Teks Sumber:
Dalam persidangan, data yang menjadi landasan Alfian Tanjung dipaparkan secara jelas, sistemik dan terukur oleh penasihat hukum. Hal itu membuat saksi atas nama Tanda Pardamaian tidak dapat menjawab dengan lugas.
Wartapilihan.com, Jakarta – Ustaz Alfian Tanjung (UAT) kembali menjalani pemeriksaan di Pengadilan Negeri Jakarta Pusat (PN Jakpus), Rabu (24/1). Agenda sidang kelima yaitu mendengarkan para saksi dari pihak pelapor yaitu Tanda Pardamaian, Sekjen PDIP Hasto Kristyanto dan redaksi Sebar.com Muhammad Fahlevi Aditya.
Rencananya, persidangan dimulai pukul 10.00 WIB. Namun Ketua Majelis Hakim Dedi Fardiman lebih dulu memenuhi panggilan Mahkamah Agung. Sehingga, persidangan baru dimulai pukul 11.45.
Sebelum sidang dimulai, Alfian tampak lebih awal dan menyalami sanak keluarga serta kolega yang telah menunggunya sejak pagi. Alfian duduk di bangku tunggu dan disuapkan oleh salah satu putrinya dengan makanan kesukaannya, rendang khas Padang.
“Ini kesukaan saya. Alhamdulillah. Disana (Mako Brimob) tetap seperti biasa, sehari (makan) tiga kali,” ujar Alfian.

Catatan Terlampir:
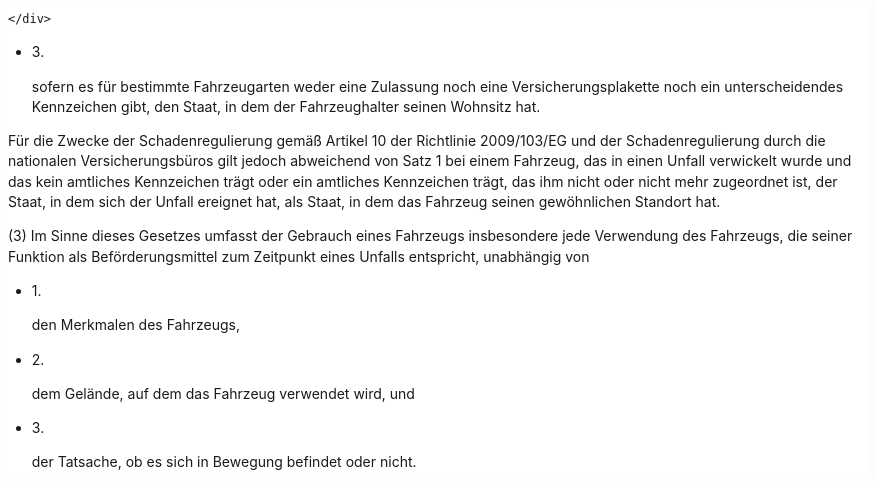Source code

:     </div>

  - 3\.
    
    <div>
    
    sofern es für bestimmte Fahrzeugarten weder eine Zulassung noch eine
    Versicherungsplakette noch ein unterscheidendes Kennzeichen gibt,
    den Staat, in dem der Fahrzeughalter seinen Wohnsitz hat.
    
    </div>

Für die Zwecke der Schadenregulierung gemäß Artikel 10 der Richtlinie
2009/103/EG und der Schadenregulierung durch die nationalen
Versicherungsbüros gilt jedoch abweichend von Satz 1 bei einem Fahrzeug,
das in einen Unfall verwickelt wurde und das kein amtliches Kennzeichen
trägt oder ein amtliches Kennzeichen trägt, das ihm nicht oder nicht
mehr zugeordnet ist, der Staat, in dem sich der Unfall ereignet hat, als
Staat, in dem das Fahrzeug seinen gewöhnlichen Standort hat.

</div>

<div class="jurAbsatz">

(3) Im Sinne dieses Gesetzes umfasst der Gebrauch eines Fahrzeugs
insbesondere jede Verwendung des Fahrzeugs, die seiner Funktion als
Beförderungsmittel zum Zeitpunkt eines Unfalls entspricht, unabhängig
von

  - 1\.
    
    <div>
    
    den Merkmalen des Fahrzeugs,
    
    </div>

  - 2\.
    
    <div>
    
    dem Gelände, auf dem das Fahrzeug verwendet wird, und
    
    </div>

  - 3\.
    
    <div>
    
    der Tatsache, ob es sich in Bewegung befindet oder nicht.
    
    </div>

</div>

</div>

</div>

</div>

<span id="BJNR102130965BJNE000706123.html"></span>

Instruksi 1: Perbarui bagian berita sidang Alfian Tanjung antara "Dalam persidangan, data" dan "dimulai pukul 11.45.", inklusif, dengan mengganti "Ketua Majelis Hakim" menjadi "Hakim Ketua".
Instruksi 2: Siapa saja saksi dari pihak pelapor yang disebutkan dalam berita sidang Alfian Tanjung?
Instruksi 3: Pukul berapa persidangan akhirnya dimulai menurut berita sidang Alfian Tanjung?

Jawaban 1:
Dalam persidangan, data yang menjadi landasan Alfian Tanjung dipaparkan secara jelas, sistemik dan terukur oleh penasihat hukum. Hal itu membuat saksi atas nama Tanda Pardamaian tidak dapat menjawab dengan lugas.
Wartapilihan.com, Jakarta – Ustaz Alfian Tanjung (UAT) kembali menjalani pemeriksaan di Pengadilan Negeri Jakarta Pusat (PN Jakpus), Rabu (24/1). Agenda sidang kelima yaitu mendengarkan para saksi dari pihak pelapor yaitu Tanda Pardamaian, Sekjen PDIP Hasto Kristyanto dan redaksi Sebar.com Muhammad Fahlevi Aditya.
Rencananya, persidangan dimulai pukul 10.00 WIB. Namun Hakim Ketua Dedi Fardiman lebih dulu memenuhi panggilan Mahkamah Agung. Sehingga, persidangan baru dimulai pukul 11.45.

Jawaban 2:
Tanda Pardamaian
Hasto Kristyanto
Muhammad Fahlevi Aditya

Jawaban 3: Pukul 11.45.